Input data section start
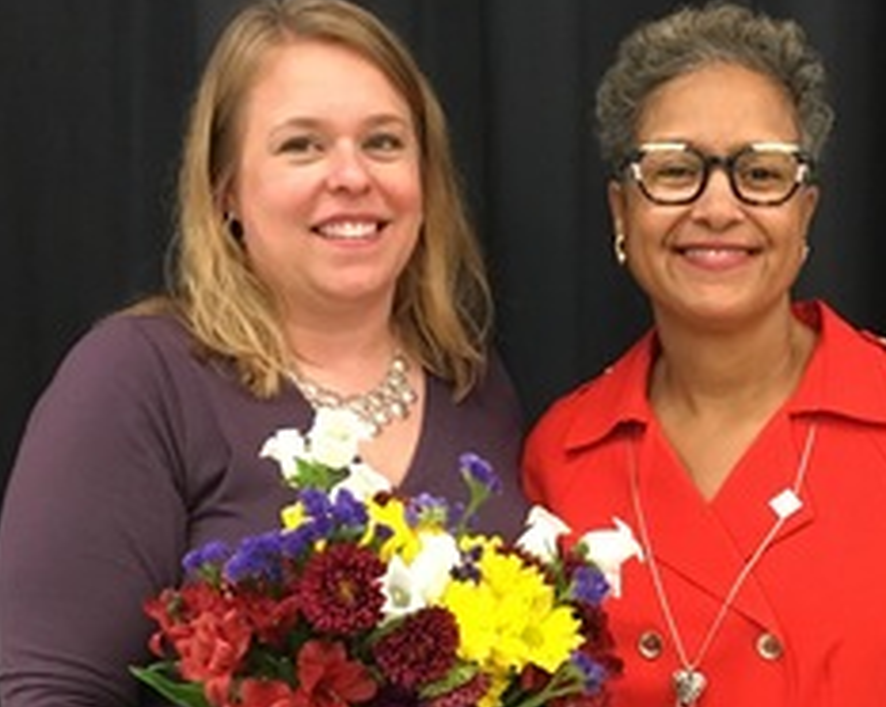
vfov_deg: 22.3
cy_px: 506
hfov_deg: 27.8
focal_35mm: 68
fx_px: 1782
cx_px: 570
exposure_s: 1/30
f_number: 2.2
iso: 200
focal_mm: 4.15
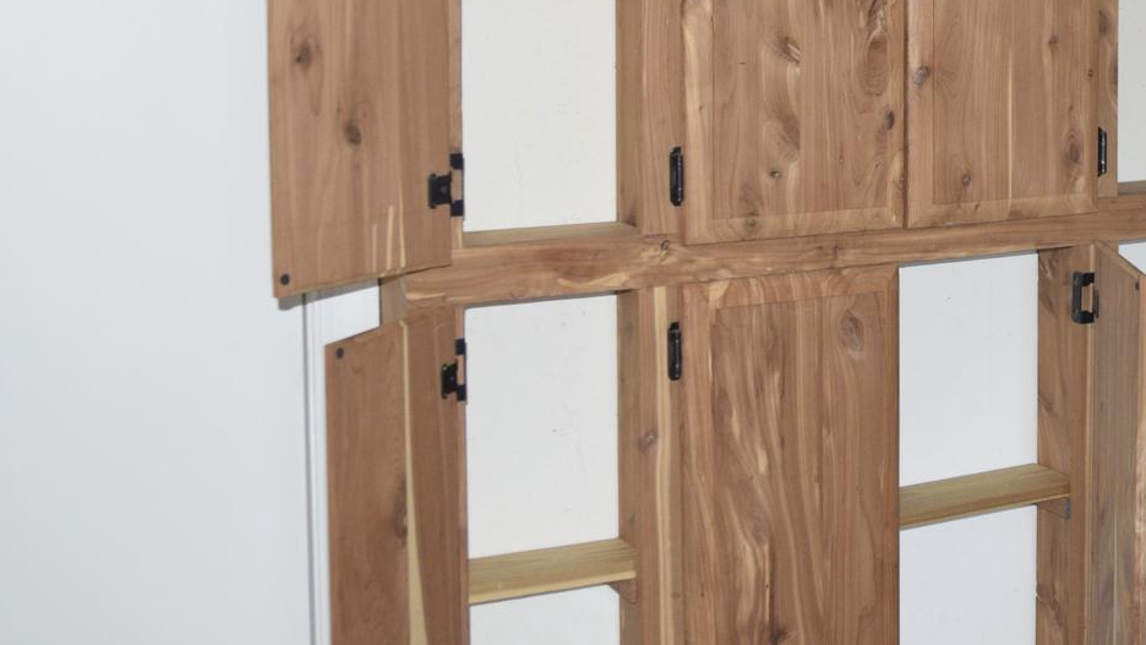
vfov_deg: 11.0
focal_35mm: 110
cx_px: 1080
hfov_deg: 19.0
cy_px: 56
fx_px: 3343
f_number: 4.5
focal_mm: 32
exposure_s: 1/80
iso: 800
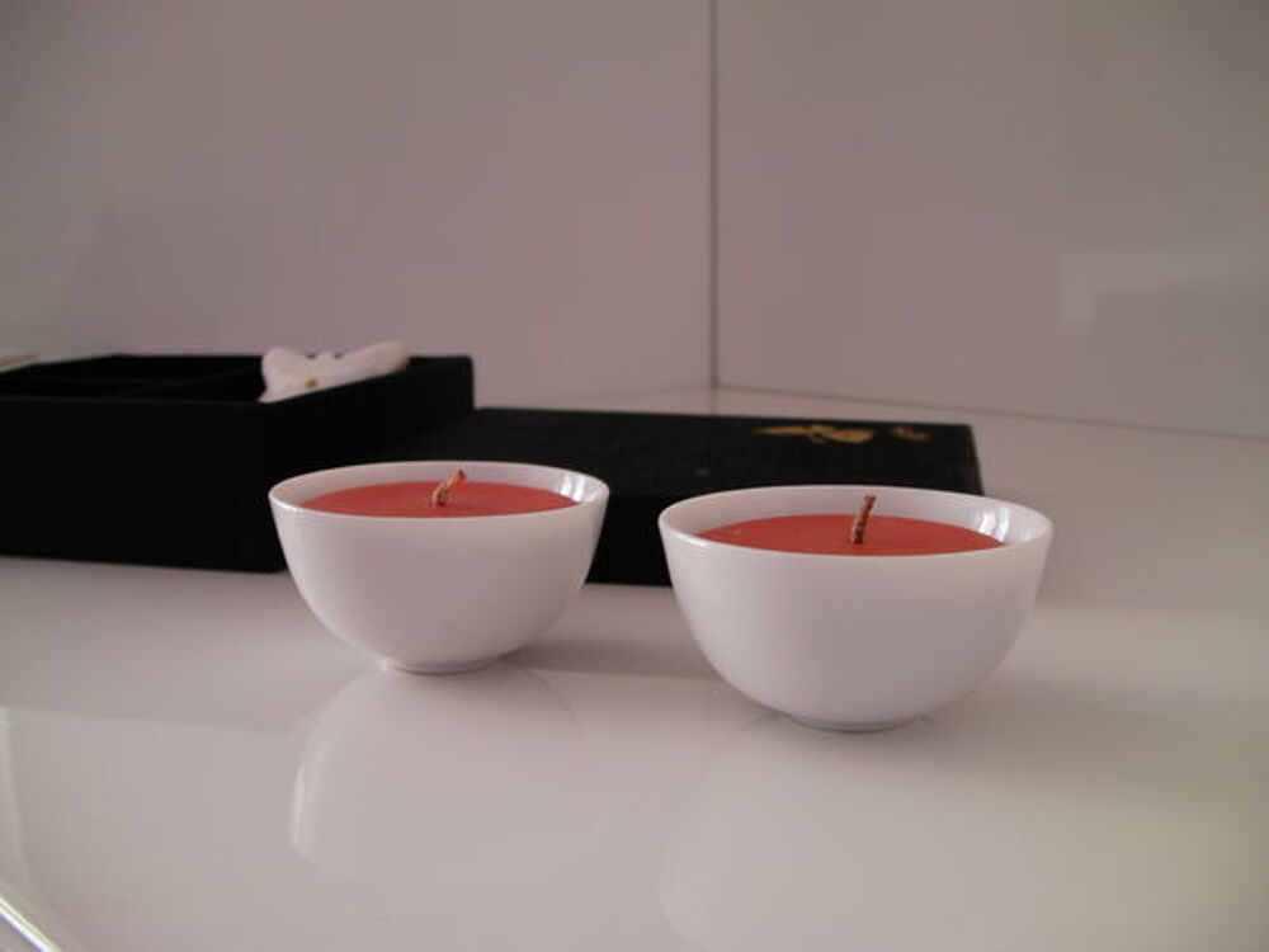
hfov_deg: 49.0
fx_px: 1393
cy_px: 476
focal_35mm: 38
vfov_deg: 37.7
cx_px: 634
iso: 50
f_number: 3.5
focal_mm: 6.3
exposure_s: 1/46.8
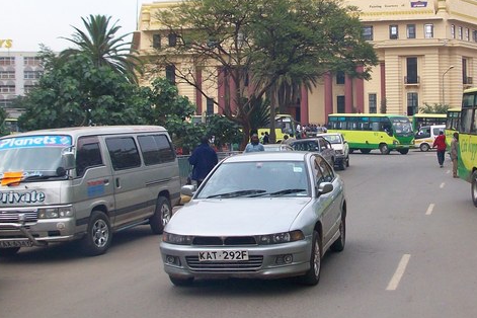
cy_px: 140
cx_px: 377
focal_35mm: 60
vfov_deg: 22.6
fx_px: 795
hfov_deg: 32.5
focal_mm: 5.7
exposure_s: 1/526
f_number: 2.8
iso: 80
Input data section end
Omit every picture while printing the data word for word.

vfov_deg: 22.3
cy_px: 506
hfov_deg: 27.8
focal_35mm: 68
fx_px: 1782
cx_px: 570
exposure_s: 1/30
f_number: 2.2
iso: 200
focal_mm: 4.15
vfov_deg: 11.0
focal_35mm: 110
cx_px: 1080
hfov_deg: 19.0
cy_px: 56
fx_px: 3343
f_number: 4.5
focal_mm: 32
exposure_s: 1/80
iso: 800
hfov_deg: 49.0
fx_px: 1393
cy_px: 476
focal_35mm: 38
vfov_deg: 37.7
cx_px: 634
iso: 50
f_number: 3.5
focal_mm: 6.3
exposure_s: 1/46.8
cy_px: 140
cx_px: 377
focal_35mm: 60
vfov_deg: 22.6
fx_px: 795
hfov_deg: 32.5
focal_mm: 5.7
exposure_s: 1/526
f_number: 2.8
iso: 80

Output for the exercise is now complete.